Take each line below that has "space" and copy it.
Start of Records for this task
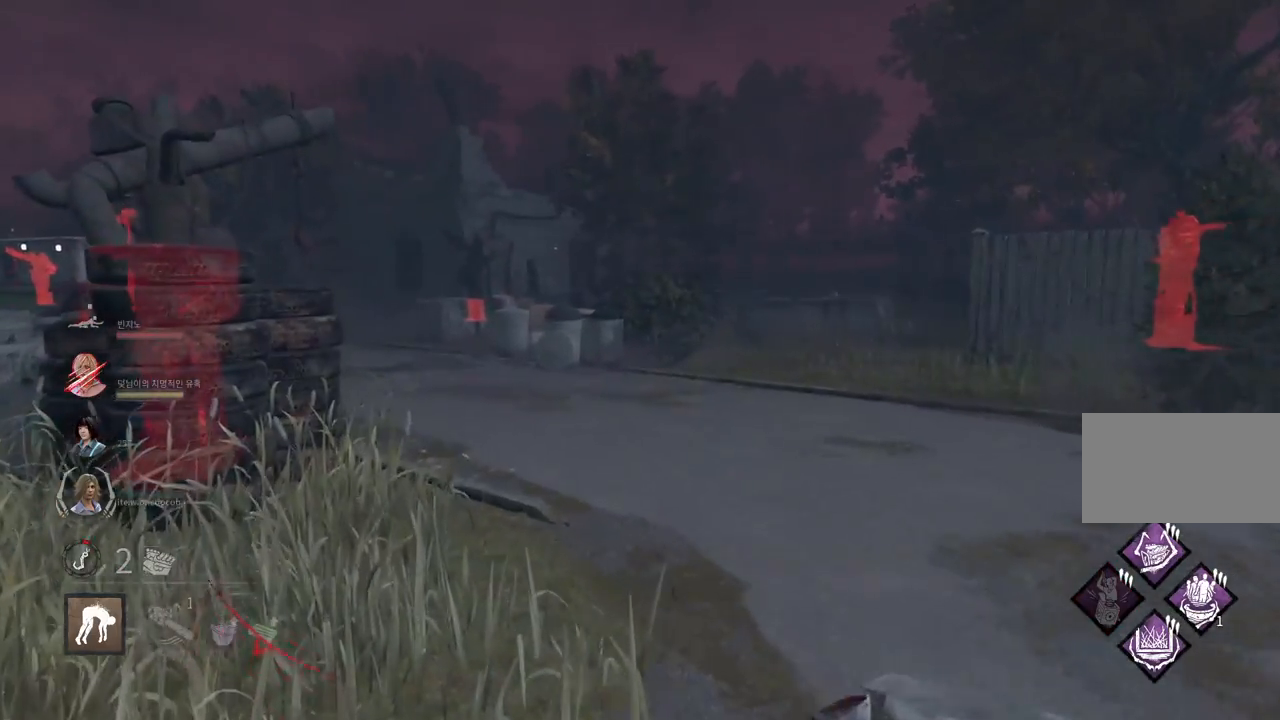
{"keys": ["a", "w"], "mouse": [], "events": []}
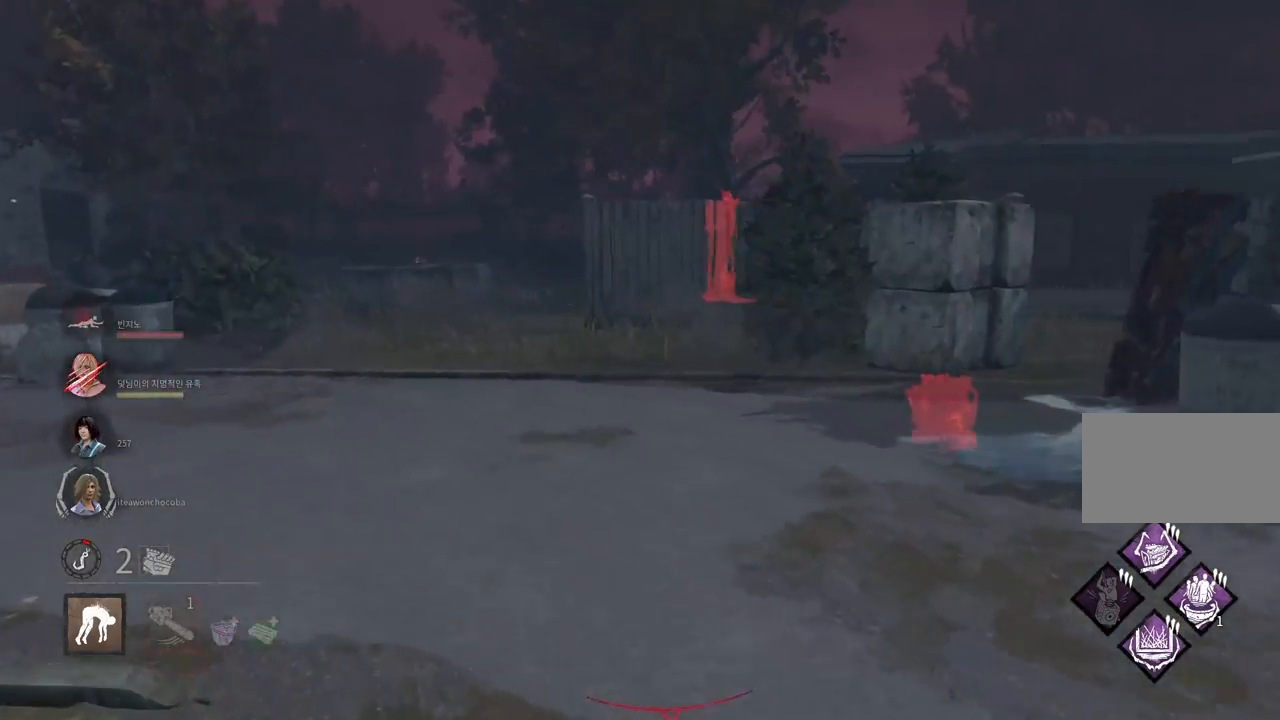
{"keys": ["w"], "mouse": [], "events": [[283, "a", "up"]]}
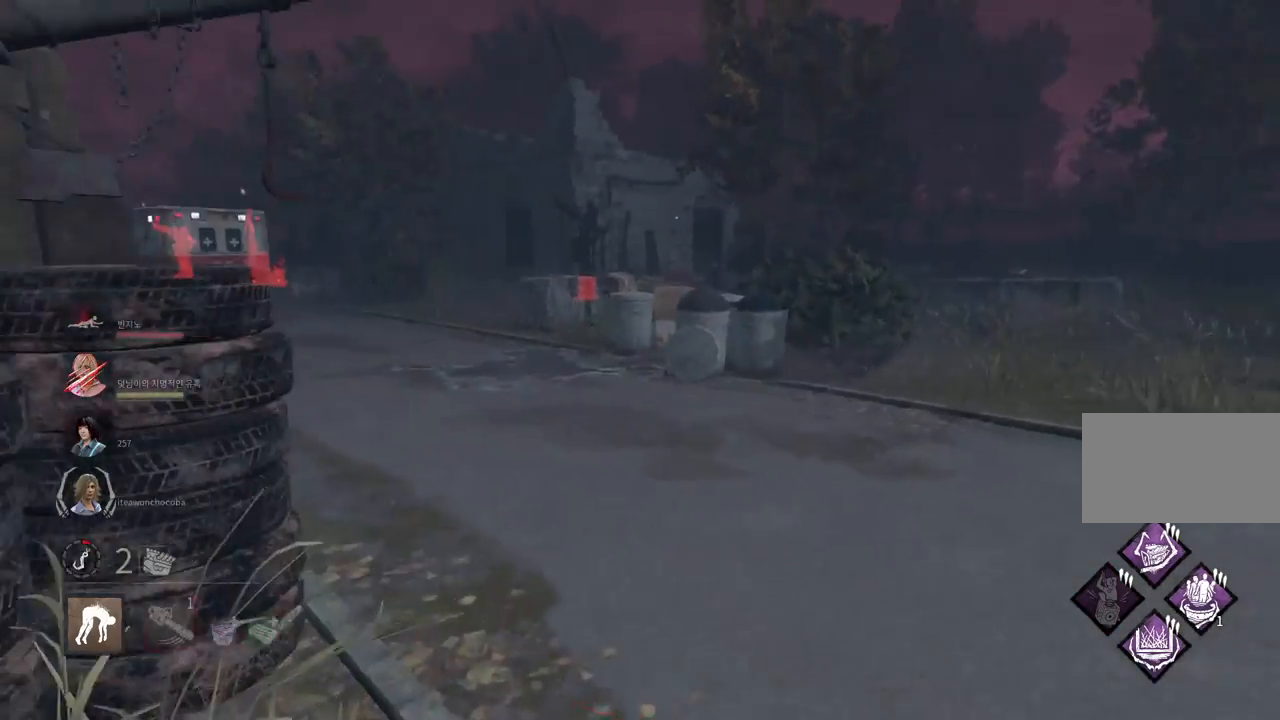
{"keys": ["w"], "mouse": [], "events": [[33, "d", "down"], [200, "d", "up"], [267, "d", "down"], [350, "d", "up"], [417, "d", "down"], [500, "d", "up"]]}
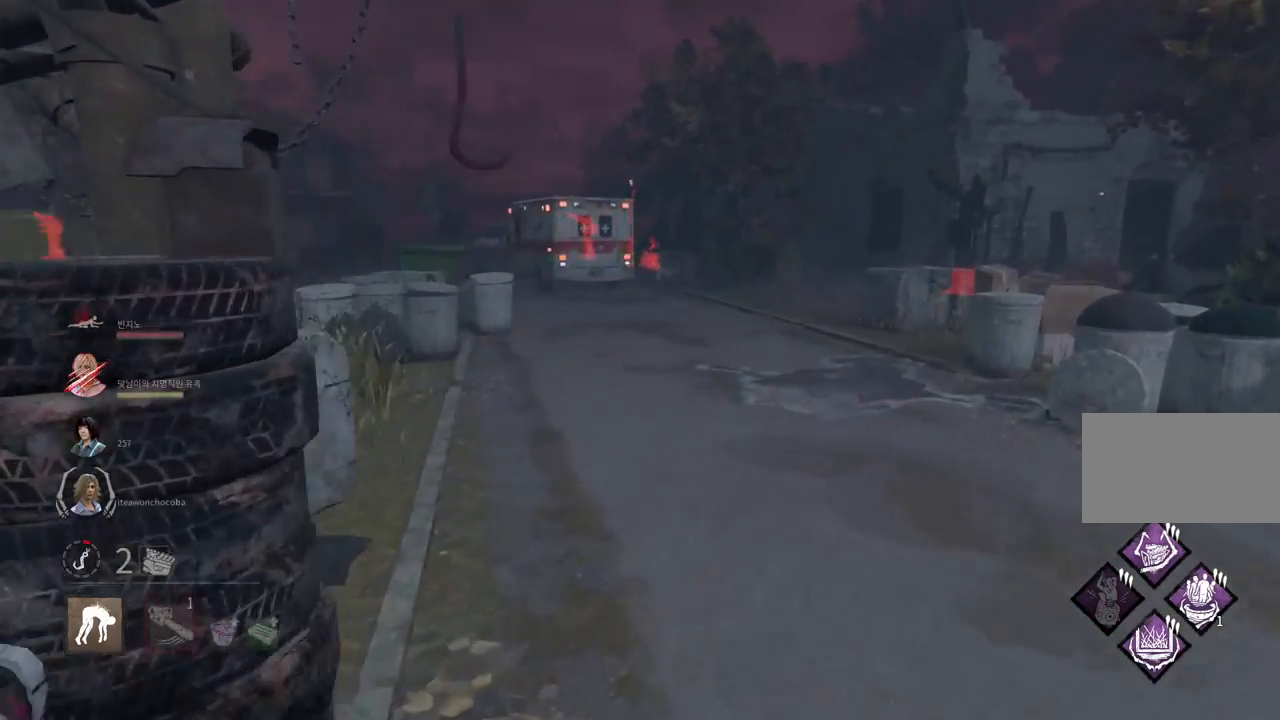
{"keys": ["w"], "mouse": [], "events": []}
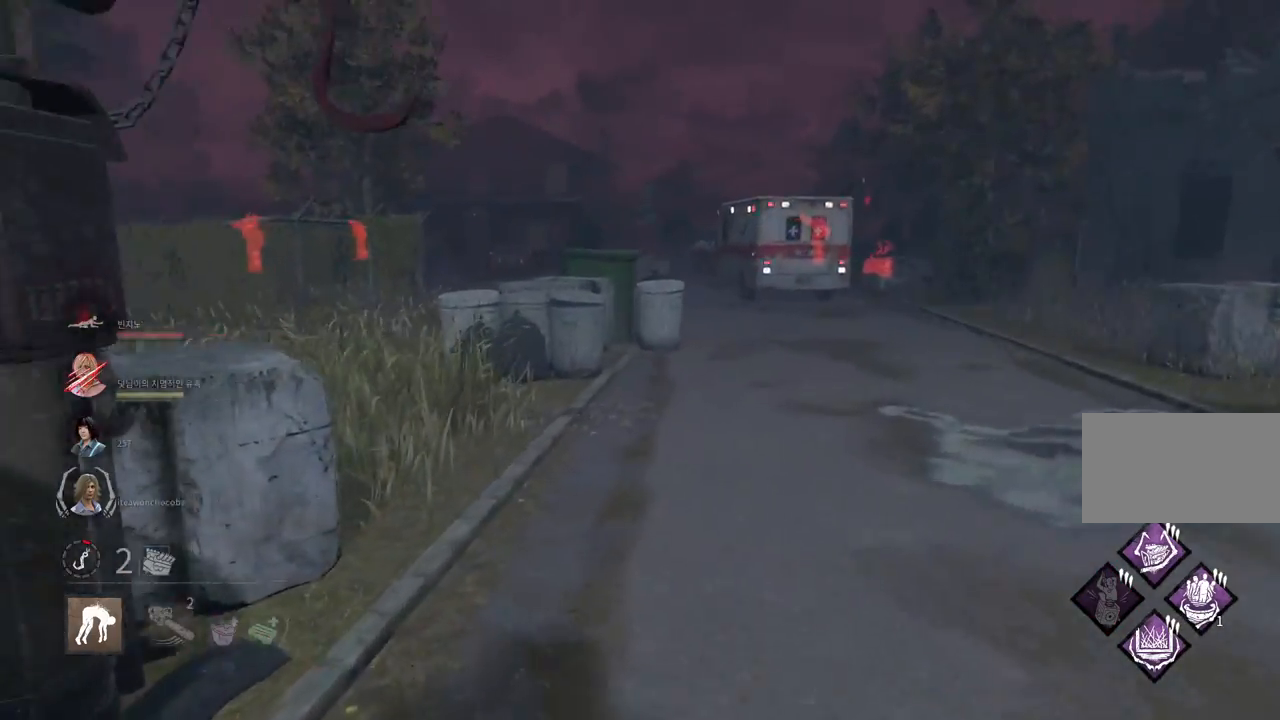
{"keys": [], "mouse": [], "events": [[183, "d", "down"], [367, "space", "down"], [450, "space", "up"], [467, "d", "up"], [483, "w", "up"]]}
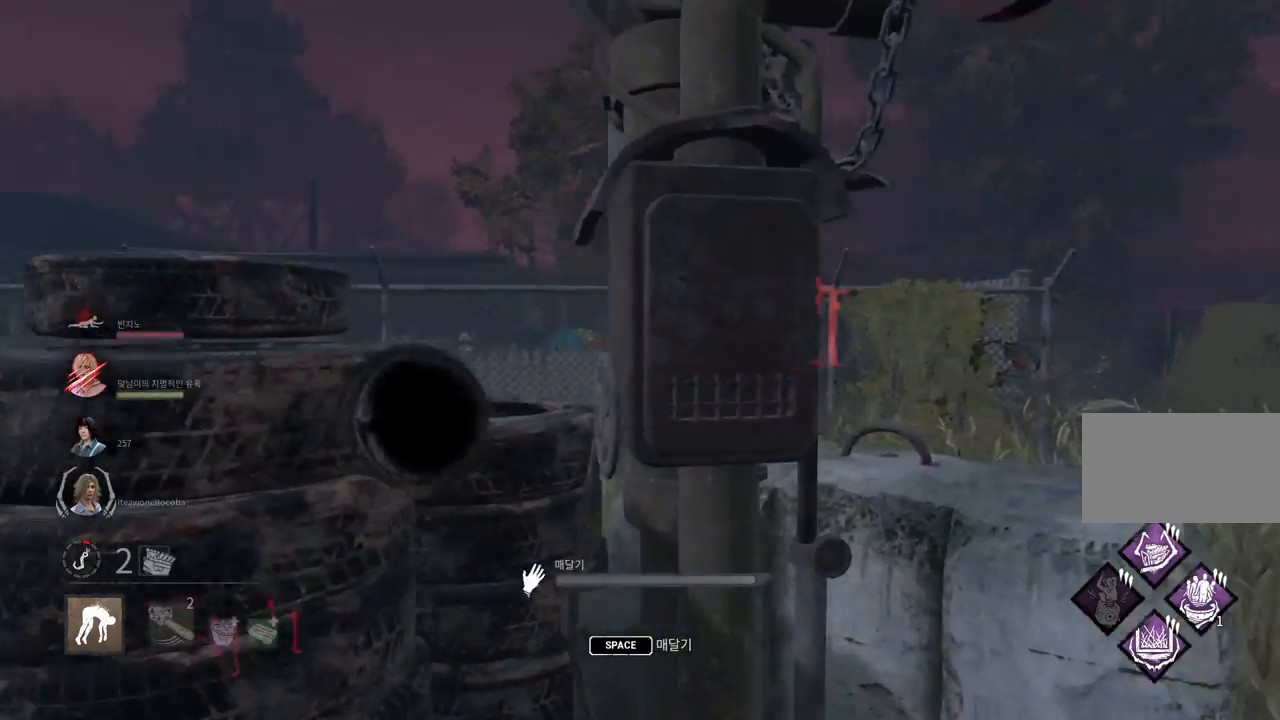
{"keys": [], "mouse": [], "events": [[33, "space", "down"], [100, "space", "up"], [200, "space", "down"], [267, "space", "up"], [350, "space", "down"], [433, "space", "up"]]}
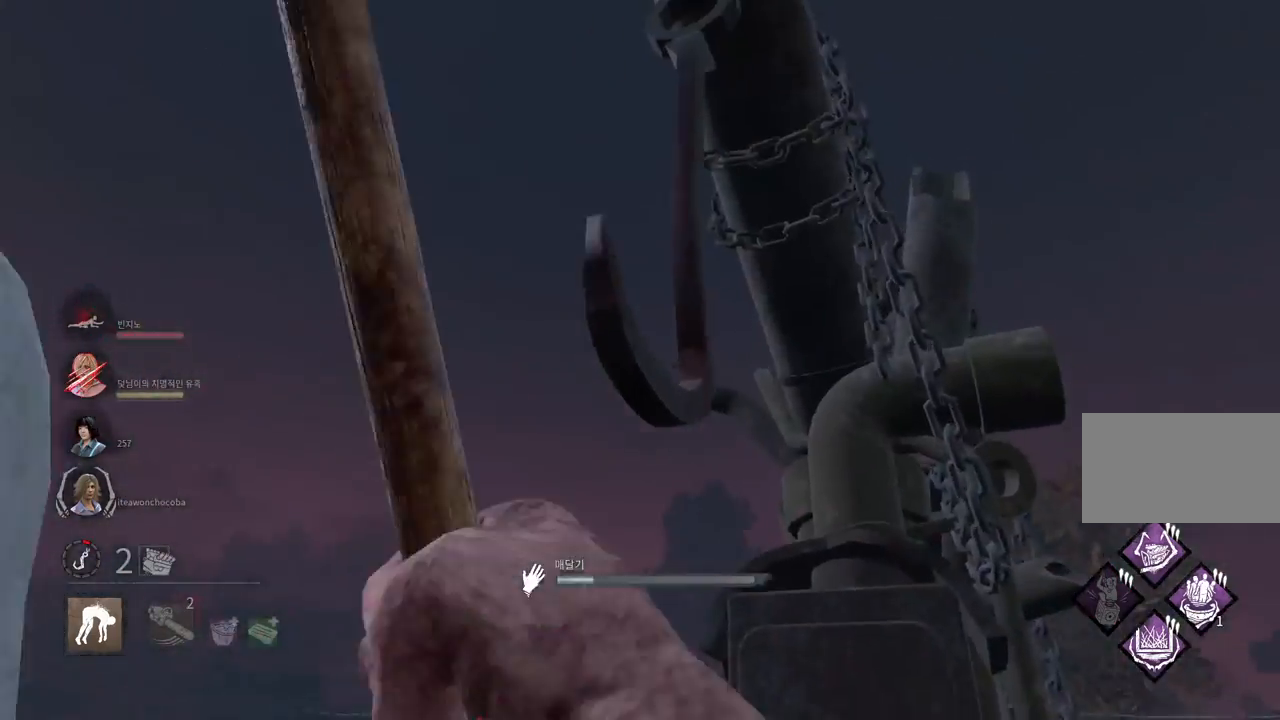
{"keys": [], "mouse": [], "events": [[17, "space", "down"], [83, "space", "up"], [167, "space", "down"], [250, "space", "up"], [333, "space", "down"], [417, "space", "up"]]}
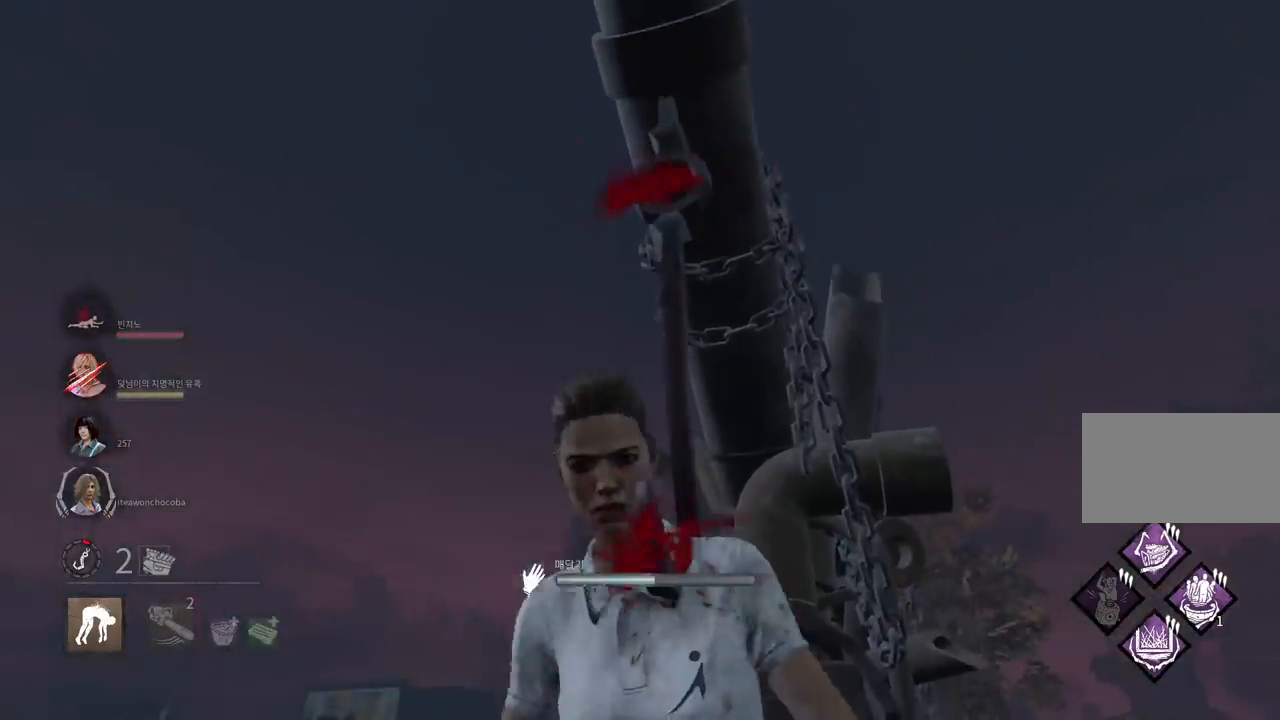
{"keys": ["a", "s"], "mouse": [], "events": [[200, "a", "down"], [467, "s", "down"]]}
End of Records for this task
Solution:
{"keys": [], "mouse": [], "events": [[183, "d", "down"], [367, "space", "down"], [450, "space", "up"], [467, "d", "up"], [483, "w", "up"]]}
{"keys": [], "mouse": [], "events": [[33, "space", "down"], [100, "space", "up"], [200, "space", "down"], [267, "space", "up"], [350, "space", "down"], [433, "space", "up"]]}
{"keys": [], "mouse": [], "events": [[17, "space", "down"], [83, "space", "up"], [167, "space", "down"], [250, "space", "up"], [333, "space", "down"], [417, "space", "up"]]}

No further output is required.